Seit Jahren hält der Cum-Ex-Skandal Europa in Atem. Im grossen Stil haben Banken in Europa die Steuerverwaltungen abgezockt: Es geht um einen mutmasslichen Schaden von 55 Milliarden Euro.
Mitgespielt haben dabei auch Schweizer Banken. Auf einer geleakten Liste der Steuerfahndung Wuppertal stehen über 130 Banken, die im Verdacht stehen, mit trickreichen Aktiendeals um den Dividendenstichtag unrechtmässig Millionen vom Steueramt abgeluchst zu haben, ohne dass sie dafür berechtigt waren.

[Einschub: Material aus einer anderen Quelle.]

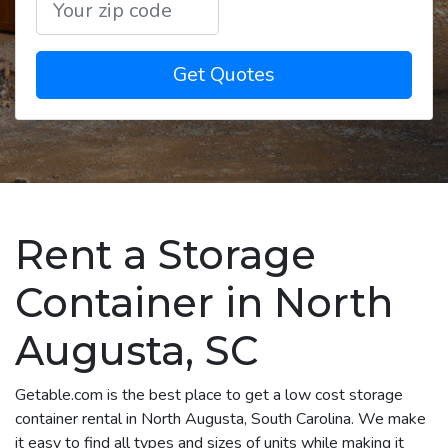
Get Quotes
Rent a Storage
Container in North
Augusta, SC
Getable.com is the best place to get a low cost storage
container rental in North Augusta, South Carolina. We make
it easy to find all types and sizes of units while making it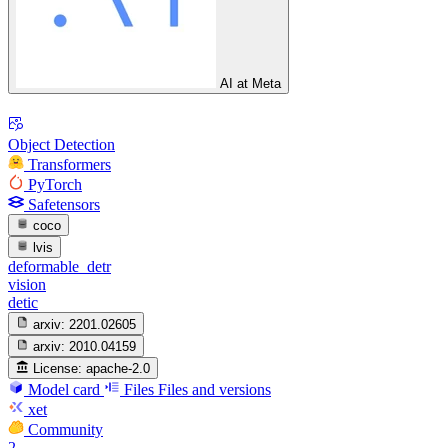
AI at Meta
Object Detection
Transformers
PyTorch
Safetensors
coco
lvis
deformable_detr
vision
detic
arxiv:
2201.02605
arxiv:
2010.04159
License:
apache-2.0
Model card
Files
Files and versions
xet
Community
2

Auf der Bankenliste der Deutschen Steuerfahndung
Neben der Credit Suisse steht auch die Waadtländer Staatsbank auf der Liste der Steuerfahnder. «0ffensichtlich nicht ohne Grund», sagt Alexandre Rydlo, SP-Kantonsrat im Kanton Waadt. Er hat am Dienstag im Kantonsrat eine Anfrage eingereicht.
Derzeit werde in Deutschland die Rolle der Banken aktiv untersucht, deshalb sei es absolut zwingend, die Rolle der Schweizer Banken ebenso zu überprüfen, sagt Rydlo: «Bis heute hat keiner gefragt, weshalb die Waadtländer Kantonalbank auf einer Liste der deutschen Steuerfahndung auftaucht, das ist einfach skandalös.»
Bank dementiert Kontakt zur deutschen Steuerfahndung nicht
Die Rolle der Waadtländer Kantonalbank bei den Dividendentricksereien müsse nun lückenlos aufgeklärt werden, sagt Rydlo. Auf Anfrage von «Schweiz aktuell» schreibt die Bank, man sei in Cum-Ex nicht exponiert gewesen. Allerdings gibt es auch Steuertricks, die ähnlich funktionieren, aber anders heissen. Dazu will die Bank nichts sagen. Sie schreibt: «Wir werden der Regierung alle notwendigen Informationen geben, um die Interpellation von Alexandre Rydlo zu beantworten.»
Auf die Frage, wie sie auf die Liste der Wuppertaler Steuerfahndung komme, hat die Waadtländer Kantonalbank auf Anfrage von SRF keine Antwort. Sie dementiert aber nicht, dass es Kontakte mit der deutschen Steuerfahndung gegeben hat. Die Waadtländer Kantonalbank schreibt: «Soweit uns bekannt ist, wird in Deutschland diesbezüglich nicht gegen die BCV ermittelt.»
Rydlo verlangt jetzt Klarheit: «Man kann nicht einfach sagen, da gebe es nichts. Wahrscheinlich haben wir eine Bank, die in die Cum-Ex-Deals involviert ist. Die Bank gehört zum Kanton – sie muss dem Kanton auch Erklärungen liefern.» Die Waadtländer Kantonalbank sei ja nicht einfach so auf die Liste der Steuerfahndung gekommen.
Erinnerungen an Züricher Kantonalbank werden wach
Vor drei Jahren hat auf Druck der Zürcher Kantonsräte Sibylle Marti und Thomas Langenegger (SP) die Zürcher Kantonalbank zugeben müssen, dass die Staatsbank zwischen 2004 und 2007 in mehrere Cum-Ex-Deals involviert gewesen war. Bankinterne Quellen sprechen heute gegenüber «Schweiz aktuell» von damals intensiven Diskussionen innerhalb der Bank, ob solche Deals überhaupt legal seien. Ungeachtet dessen habe man sie dennoch durchgezogen. In einem Jahr habe die Zürcher Kantonalbank mit Cum-Ex rund 130 Millionen Franken Gewinn gemacht.
Das habe einem Drittel des gesamten Gewinns des Investmentbankings entsprochen. Auf Druck der damaligen Bankenaufsicht habe die Zürcher Kantonalbank Geld zurückzahlen müssen. In welcher Höhe ist nicht bekannt. «Man hat die Schweizer Öffentlichkeit nie über Cum-Ex-Gewinne der Schweizer Banken aufgeklärt», sagt Sibylle Marti heute, man stelle das heute als deutsches Problem dar, doch auch Schweizer Banken seien sehr aktiv gewesen und hätten wohl auf Kosten der Steuerzahler kräftig mitverdient.